Stilato un documento congiunto di cardiologi e diabetologi.
Il cuore è uno dei bersagli preferiti del diabete. Per chi è affetto da questa condizione dovrebbe fare ancor più attenzione, oltre che a uno stretto controllo della glicemia, anche a tenere a bada gli altri principali fattori di rischio per malattie cardiovascolari (ipertensione, dislipidemia). Queste rappresentano la principale causa di morte in tutti i Paesi occidentali, compresa l’Italia, e il diabete raddoppia il rischio di incorrere in una patologia coronarica, nell’ictus ischemico e di morte per cause cardio-vascolari.

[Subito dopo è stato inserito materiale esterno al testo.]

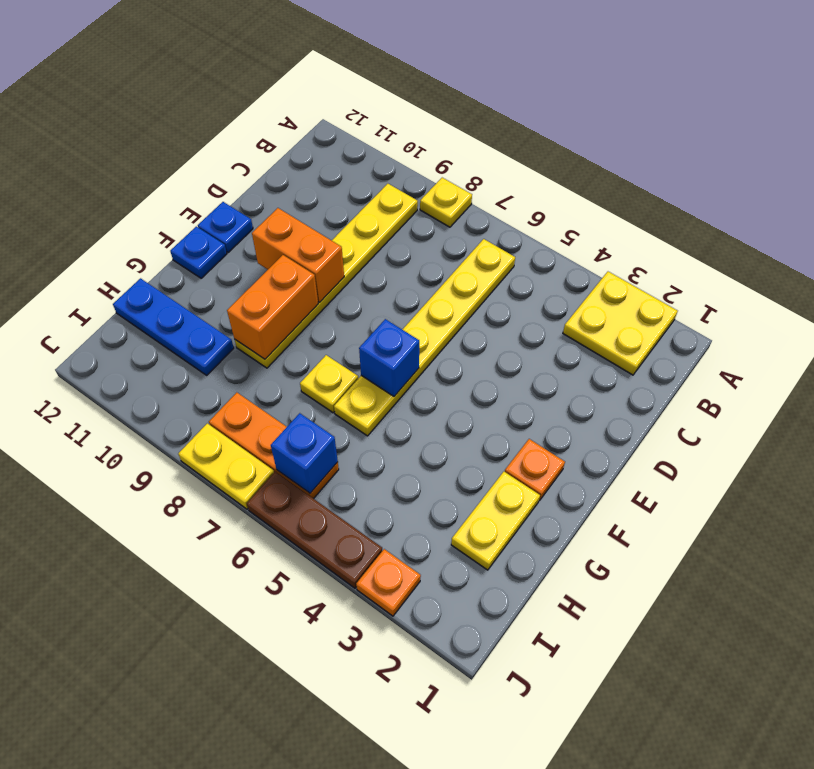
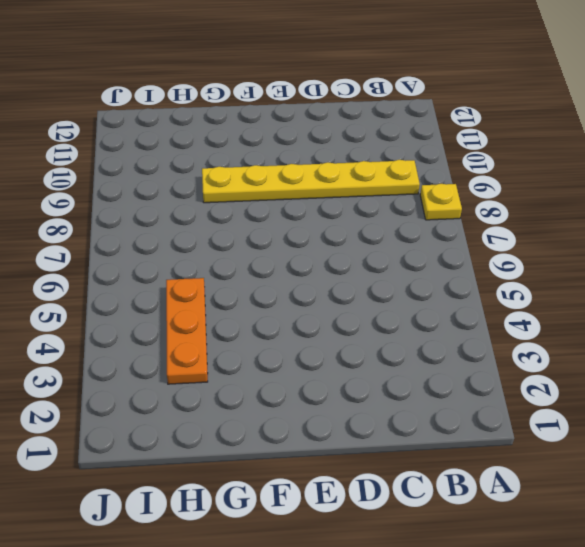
orange 1x3 plate [166,278,208,384] -> orange 1x3 plate moved to [209,393,339,499]
none -> yellow 2x2 plate [563,272,678,375]
none -> yellow 1x6 plate [334,239,515,436]
none -> blue 1x1 plate [198,202,253,253]

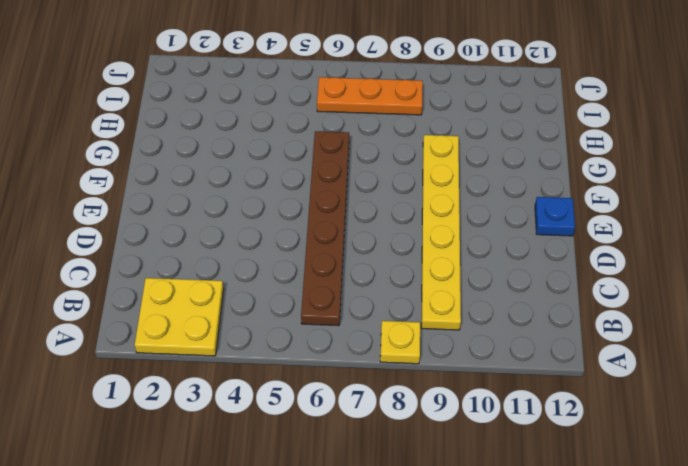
brown 1x6 plate [301,131,349,326] -> yellow 1x6 plate [334,239,515,436]
none -> orange 1x1 plate [505,439,565,501]
none -> blue 1x1 plate [170,227,227,278]
none -> yellow 1x2 plate [451,472,540,570]

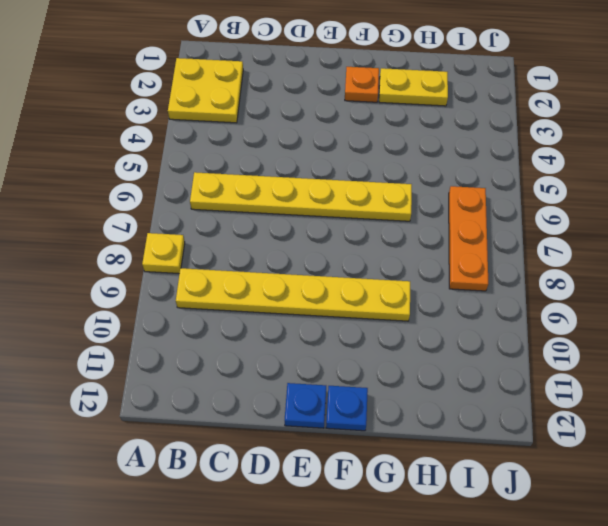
none -> yellow 1x1 plate [300,355,358,413]
none -> blue 1x3 plate [113,278,234,375]
none -> orange 1x1 plate [356,549,421,616]

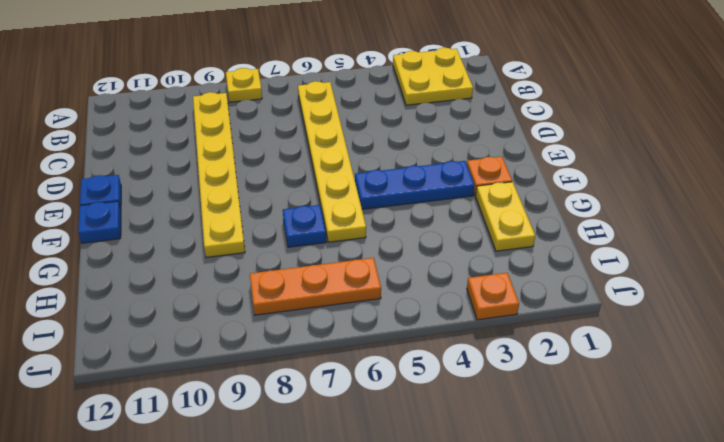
blue 1x3 plate [355,161,475,209] -> blue 1x3 plate moved to [113,278,234,375]
blue 1x1 plate [283,205,326,247] -> yellow 1x1 plate [300,355,358,413]
none -> brown 1x3 plate [247,472,382,588]
none -> yellow 1x2 plate [178,423,274,509]
none -> orange 1x2 brick [252,208,344,302]

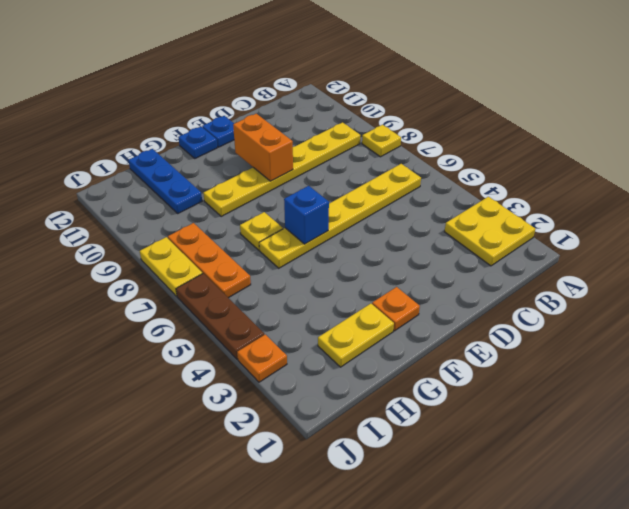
none -> orange 1x2 brick [227,255,318,359]
none -> blue 1x1 brick [271,413,338,493]

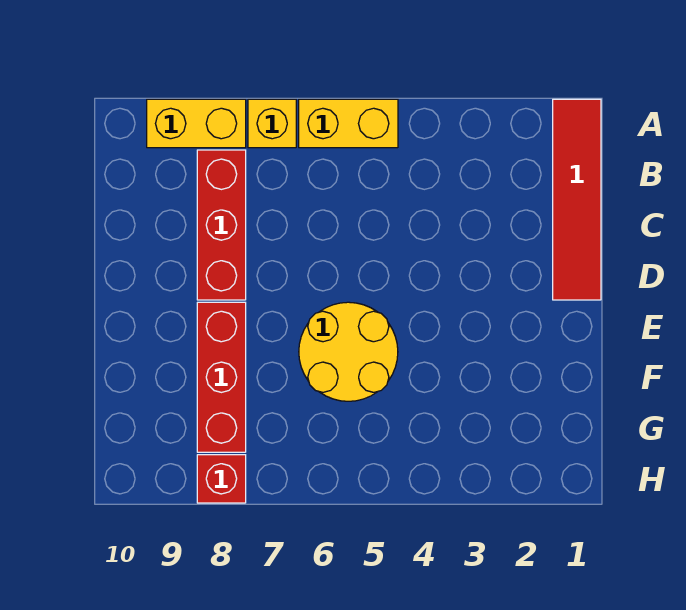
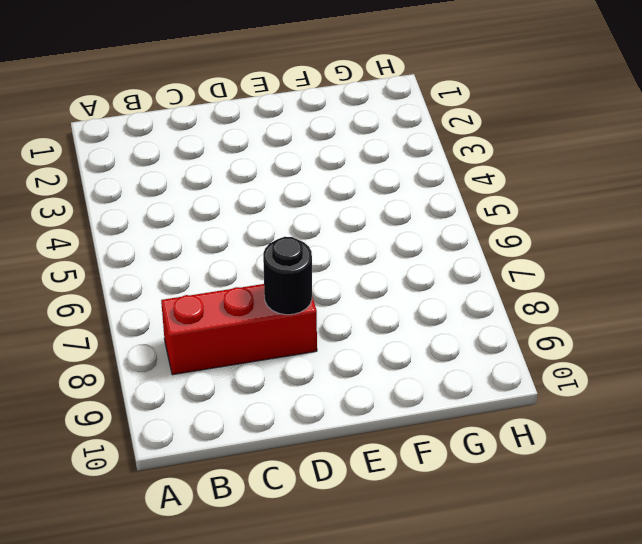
black 1x1 round brick [263,237,312,315] -> none
none -> red 1x4 tile [553,99,601,300]
none -> yellow 1x2 brick [299,99,398,148]

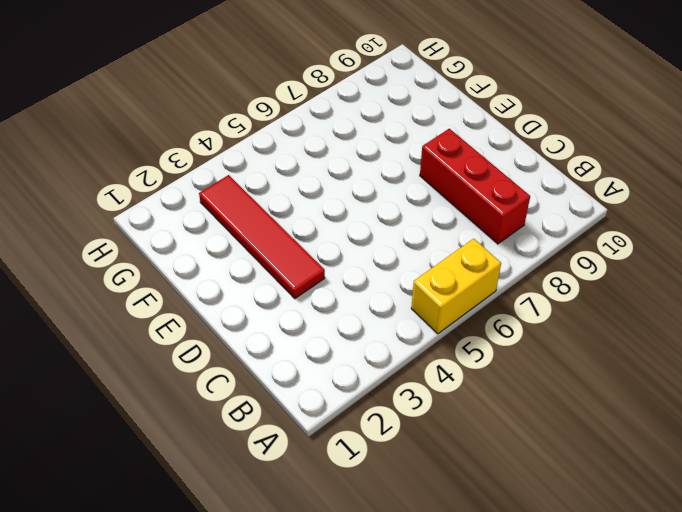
red 1x4 tile [199,175,325,299] -> red 1x4 tile moved to [553,99,601,300]
none -> yellow 1x1 brick [248,99,296,148]
none -> yellow 1x2 brick [147,99,246,148]

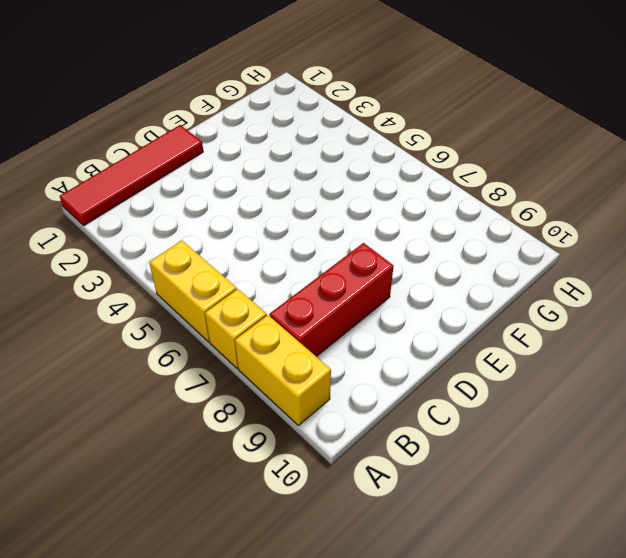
none -> yellow 2x2 round brick [299,302,398,401]
none -> red 1x3 brick [197,302,246,452]

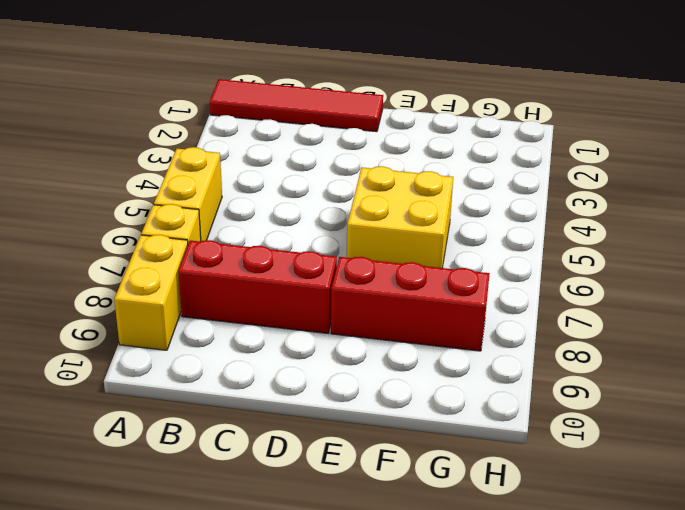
yellow 2x2 brick [347,166,453,268] -> yellow 2x2 round brick [299,302,398,401]
none -> red 1x1 brick [197,455,246,503]

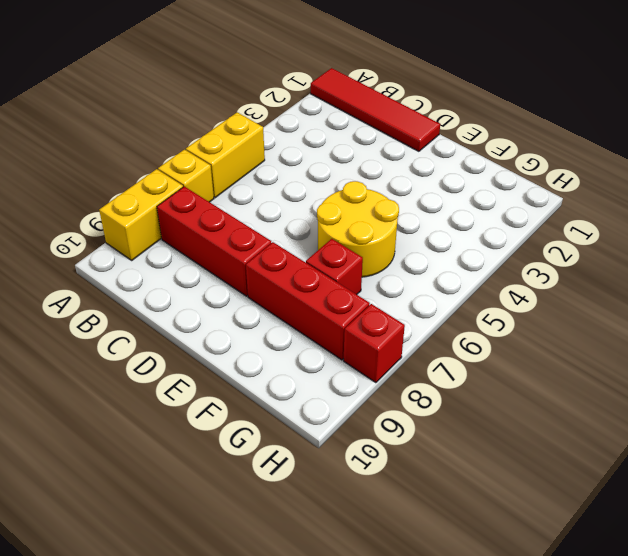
red 1x1 brick [306,239,363,294] -> none

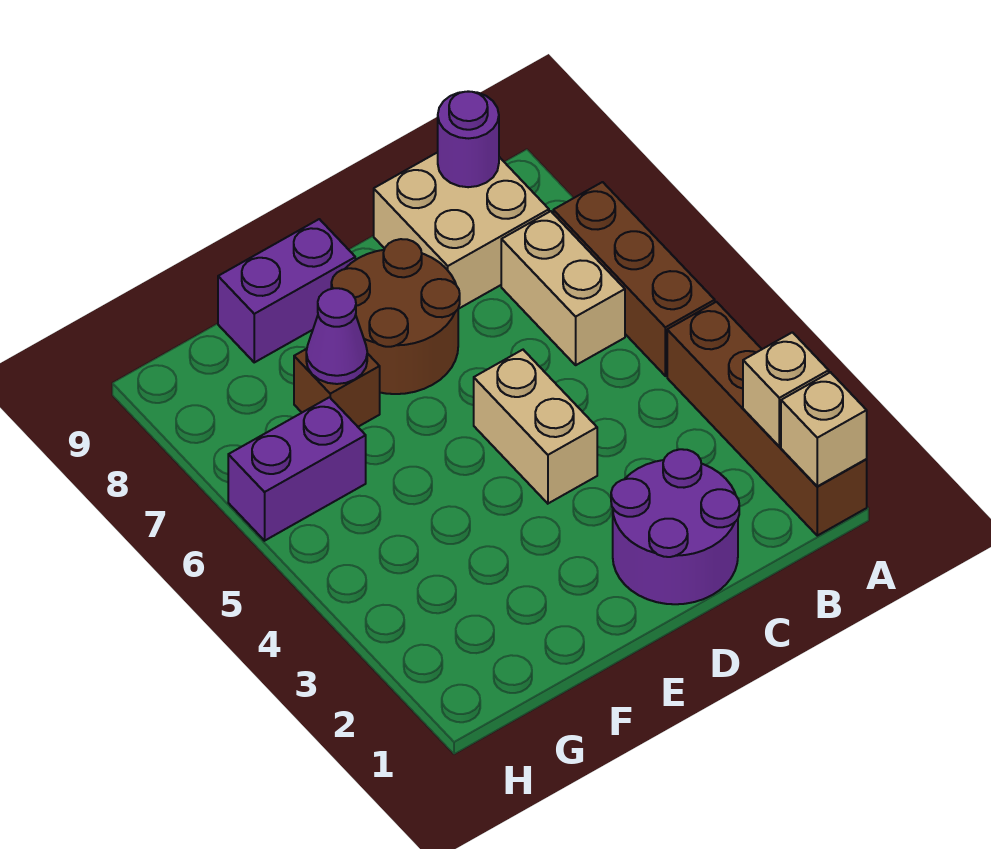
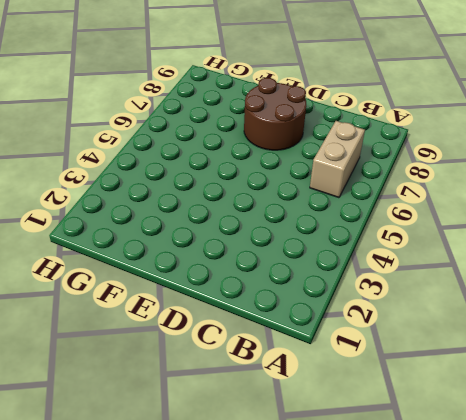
none -> brown 1x4 brick [667,302,867,536]
none -> brown 1x3 brick [553,182,715,376]
none -> tan 2x2 brick [374,152,549,309]

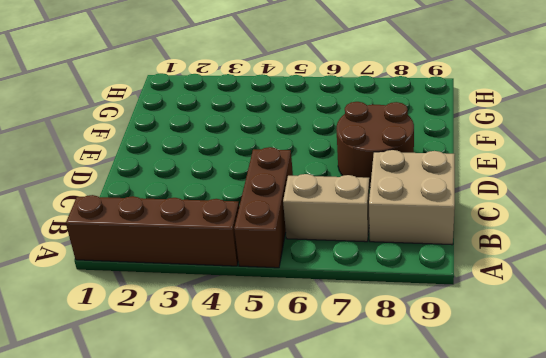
brown 1x3 brick [234,147,293,268] -> brown 1x3 brick turned to [553,182,715,376]
none -> purple 2x2 round brick [611,449,739,604]
none -> tan 1x2 brick [474,350,597,503]
none -> purple 1x2 brick [218,219,355,362]

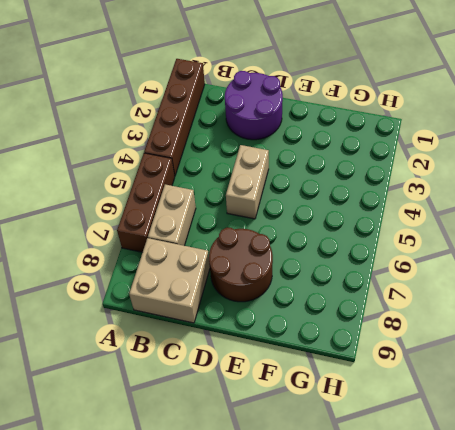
none -> purple 1x2 brick [218,219,355,362]
none -> brown 1x1 brick [294,349,380,427]
none -> purple 1x2 brick [228,397,366,541]

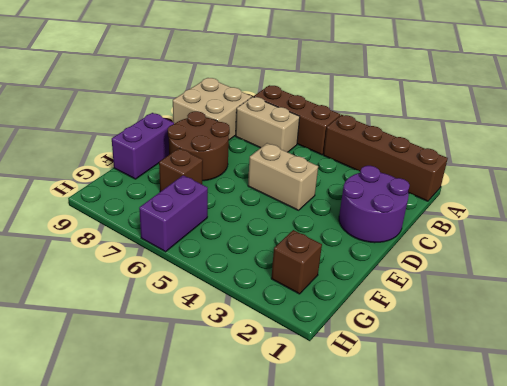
brown 1x1 brick [271,230,322,294] -> none
none -> tan 1x1 brick [781,372,867,486]
none -> tan 1x1 brick [743,332,829,446]
none -> purple 1x1 round brick [438,91,499,187]

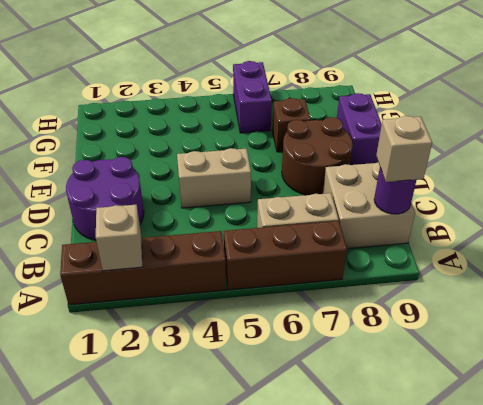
tan 1x1 brick [376,116,432,182] -> tan 1x1 brick moved to [781,372,867,486]
none -> purple 1x1 cone [306,288,367,384]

Un rischio che si concretizza molto precocemente, visto che la malattia macrovascolare inizia ben prima della prima diagnosi di diabete di tipo 2 (ecco perché le malattie cardiovascolari nelle persone con diabete insorgono in età più precoce rispetto al resto della popolazione). Particolarmente a rischio sono le donne. Diabetologo e cardiologo, dunque, lavoreranno sempre più fianco a fianco e stanno cominciando a condividere una serie di farmaci. Alcune molecole nate per il trattamento del diabete (gliflozine o inibitori di SGLT2) si sono rivelate ad esempio molto efficaci anche nel trattamento dello scompenso cardiaco e nel ridurre il rischio di morte cardiovascolare o di ricovero per scompenso cardiaco. Nei pazienti ad alto rischio cardiovascolare, anche gli agonisti recettoriali di GLP-1 si sono rivelati efficaci nel conferire una protezione contro queste patologie.
È il motivo per cui le ultime linee guida europee della Società europea di cardiologia (ESC) e dell’Associazione euroepa per lo studio del diabete (EASD) hanno messo al primo posto tra i farmaci da utilizzare per il trattamento di una persona con diabete e malattie cardiovascolari gli inibitori di SGLT2 e gli agonisti recettoriali di GLP1, spodestando dalla prima scelta (ma solo per questa categoria di pazienti) la metformina.
“Oggi più che mai – afferma il professor Francesco Purrello, presidente della Società italiana di diabetologia – è assolutamente necessario che diabetologi e cardiologi lavorino insieme su protocolli diagnostici e terapeutici condivisi, organizzando ad esempio ambulatori gestiti in comune o forme di teleconsulto in cui confrontarsi e prendere decisioni condivise. Le società scientifiche hanno intensificato la collaborazione con questo documento e con incontri che prevedono la partecipazione di diabetologi e cardiologi della stessa sede”.
“Le nuove strategie terapeutiche in cardiologia negli ultimi anni sia farmacologiche che interventistiche – spiega il professor Ciro Indolfi, presidente della Società italiana di cardiologia – hanno ridotto significativamente la mortalità e morbilità cardiovascolare. Tuttavia il controllo dei fattori di rischio per i soggetti che non hanno avuto eventi, e ancora di più per i pazienti colpiti da infarto o ictus, rimane ancora una grande necessità clinica. Il diabete rappresenta ancora uno dei maggiori fattori rischio per le malattie cardiovascolari. I soggetti diabetici hanno spesso una patologia coronarica più severa e diffusa. I cardiologi e i diabetologi, insieme per la prima volta, hanno stabilito come gestire il rischio cardiovascolare nel paziente diabetico in questo nuovo documento scritto sulla base delle ultime evidenze scientifiche disponibili”.
“Circa il 30% delle persone con diabete – ricorda il professor Agostino Consoli, presidente eletto SID – ha già avuto un evento cardiovascolare o cerebrovascolare e/o presenta i segni di una insufficienza cardiaca. Questi sono diabetici già cardiopatici che hanno bisogno delle cure di entrambi gli specialisti. Inoltre è stato recentemente dimostrato che farmaci sviluppati per la terapia del diabete offrono anche, specialmente nei soggetti già cardiopatici, protezione verso gli eventi cardiovascolari e verso le ospedalizzazioni per scompenso cardiaco. È fondamentale quindi che in questi soggetti detti farmaci vengano adoperati. Da qui la necessità di una stretta alleanza culturale e clinica tra diabetologi e cardiologi”.